EXERCISE OBJECTIVE: Return the records word for word. Any pictures in them are not part of the copy.

THE DATA:
┌──
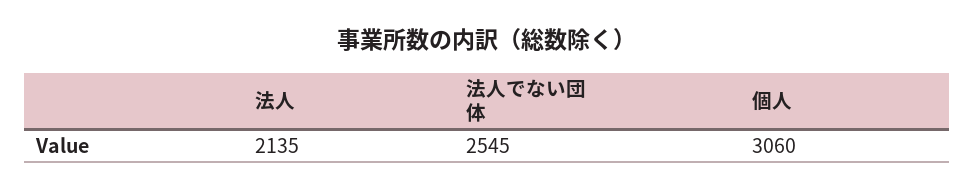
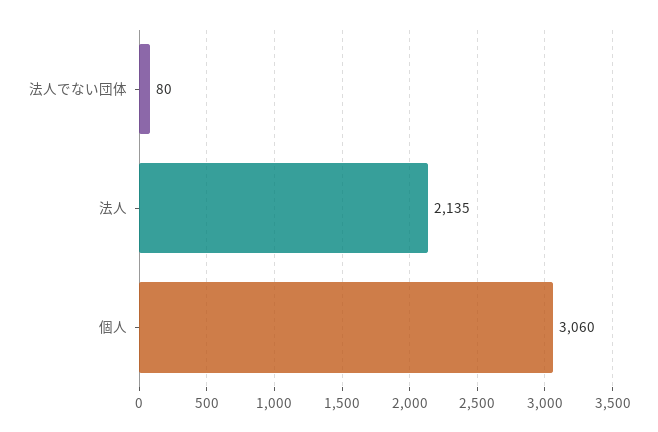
法人でない団体: 2545 -> 80

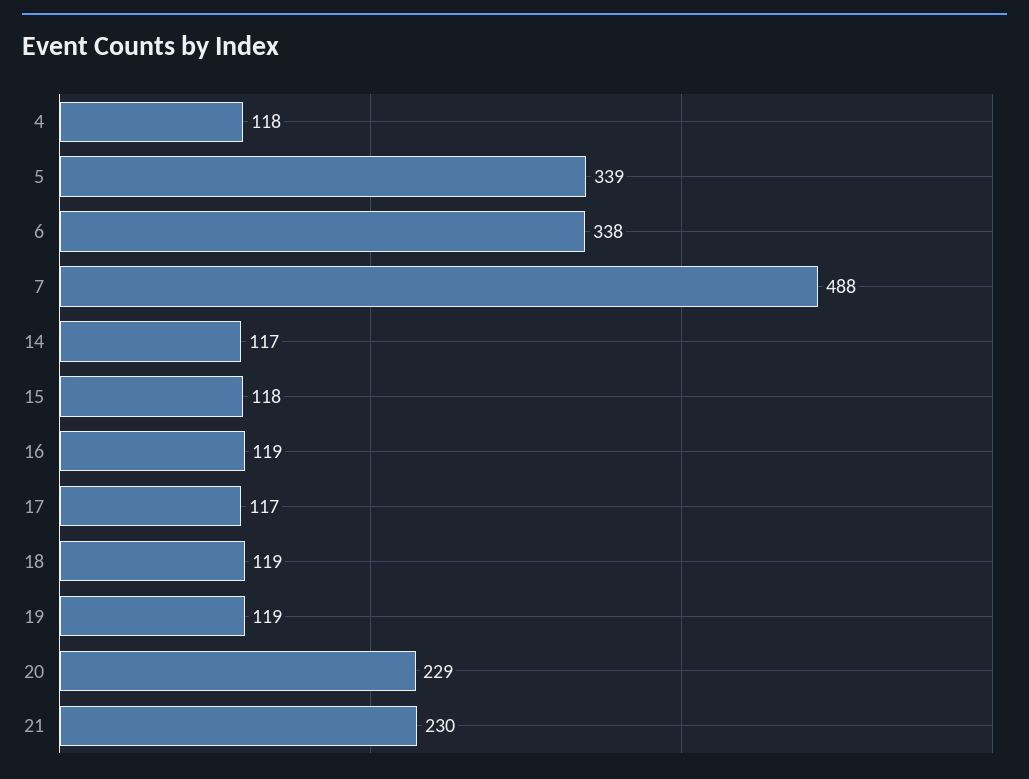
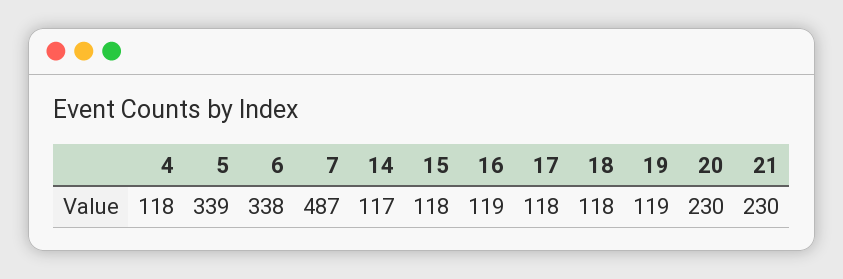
7: 488 -> 487
17: 117 -> 118
18: 119 -> 118
20: 229 -> 230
└──
EXERCISE RESPONSE:
法人でない団体: 2545 -> 80

7: 488 -> 487
17: 117 -> 118
18: 119 -> 118
20: 229 -> 230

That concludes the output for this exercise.